Saved entries:
----

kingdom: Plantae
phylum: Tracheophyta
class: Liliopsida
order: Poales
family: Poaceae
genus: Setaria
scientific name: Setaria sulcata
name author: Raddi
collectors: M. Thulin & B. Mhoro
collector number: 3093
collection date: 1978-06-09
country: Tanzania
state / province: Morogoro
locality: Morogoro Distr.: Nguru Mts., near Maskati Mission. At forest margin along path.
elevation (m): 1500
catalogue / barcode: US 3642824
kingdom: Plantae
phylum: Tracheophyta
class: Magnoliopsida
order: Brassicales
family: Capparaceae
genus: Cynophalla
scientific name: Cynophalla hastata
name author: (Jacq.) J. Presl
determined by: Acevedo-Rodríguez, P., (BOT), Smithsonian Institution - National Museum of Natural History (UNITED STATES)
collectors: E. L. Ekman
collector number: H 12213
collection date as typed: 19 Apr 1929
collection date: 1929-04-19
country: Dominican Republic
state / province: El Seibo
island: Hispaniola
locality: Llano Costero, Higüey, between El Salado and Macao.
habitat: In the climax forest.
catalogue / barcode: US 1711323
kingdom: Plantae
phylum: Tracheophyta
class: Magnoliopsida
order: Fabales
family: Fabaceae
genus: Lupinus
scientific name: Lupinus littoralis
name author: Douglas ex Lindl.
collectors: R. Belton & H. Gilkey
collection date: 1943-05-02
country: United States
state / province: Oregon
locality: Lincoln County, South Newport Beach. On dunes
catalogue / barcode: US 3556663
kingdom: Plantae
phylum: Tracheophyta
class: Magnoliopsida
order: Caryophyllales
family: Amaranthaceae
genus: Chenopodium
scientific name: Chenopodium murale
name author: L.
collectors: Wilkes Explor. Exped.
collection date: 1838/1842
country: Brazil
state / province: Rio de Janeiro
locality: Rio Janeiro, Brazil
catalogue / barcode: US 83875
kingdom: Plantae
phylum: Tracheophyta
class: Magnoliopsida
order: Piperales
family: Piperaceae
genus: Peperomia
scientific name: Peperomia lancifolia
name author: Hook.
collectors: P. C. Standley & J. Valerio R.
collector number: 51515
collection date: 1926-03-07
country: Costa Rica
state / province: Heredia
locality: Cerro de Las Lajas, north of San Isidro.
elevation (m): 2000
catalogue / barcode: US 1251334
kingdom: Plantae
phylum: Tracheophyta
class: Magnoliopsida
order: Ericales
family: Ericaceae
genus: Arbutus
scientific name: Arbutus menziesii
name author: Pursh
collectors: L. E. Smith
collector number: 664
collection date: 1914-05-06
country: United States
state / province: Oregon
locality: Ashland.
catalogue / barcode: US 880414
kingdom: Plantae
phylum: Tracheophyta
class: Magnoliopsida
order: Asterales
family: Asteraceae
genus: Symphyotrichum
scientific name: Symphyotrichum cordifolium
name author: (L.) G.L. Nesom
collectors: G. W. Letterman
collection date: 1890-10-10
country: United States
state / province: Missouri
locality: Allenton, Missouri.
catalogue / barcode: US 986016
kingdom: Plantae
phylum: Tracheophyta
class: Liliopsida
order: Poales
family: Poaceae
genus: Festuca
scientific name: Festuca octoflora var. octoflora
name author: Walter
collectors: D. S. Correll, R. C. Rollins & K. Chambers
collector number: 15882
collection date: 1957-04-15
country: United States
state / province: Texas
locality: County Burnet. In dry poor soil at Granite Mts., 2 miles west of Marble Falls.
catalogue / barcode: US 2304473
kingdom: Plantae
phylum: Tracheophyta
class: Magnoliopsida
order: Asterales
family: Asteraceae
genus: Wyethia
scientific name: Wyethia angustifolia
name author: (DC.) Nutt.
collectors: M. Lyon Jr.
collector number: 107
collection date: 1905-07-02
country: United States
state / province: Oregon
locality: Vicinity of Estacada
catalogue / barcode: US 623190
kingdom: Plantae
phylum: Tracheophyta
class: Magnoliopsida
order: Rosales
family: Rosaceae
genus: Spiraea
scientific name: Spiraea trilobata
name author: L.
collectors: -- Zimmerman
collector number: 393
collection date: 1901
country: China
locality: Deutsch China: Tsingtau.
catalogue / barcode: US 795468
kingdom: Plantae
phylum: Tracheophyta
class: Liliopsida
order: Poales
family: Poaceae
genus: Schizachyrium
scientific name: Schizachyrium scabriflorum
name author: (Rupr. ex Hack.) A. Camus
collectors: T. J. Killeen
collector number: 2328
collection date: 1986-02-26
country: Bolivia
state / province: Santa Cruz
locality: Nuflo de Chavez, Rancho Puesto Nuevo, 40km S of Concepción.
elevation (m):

----

STATED TASK: List every line above that contains the string "genus", treating uppercase and lowercase letters as distinct.

SOLUTION TO THE PROBLEM:
genus: Setaria
genus: Cynophalla
genus: Lupinus
genus: Chenopodium
genus: Peperomia
genus: Arbutus
genus: Symphyotrichum
genus: Festuca
genus: Wyethia
genus: Spiraea
genus: Schizachyrium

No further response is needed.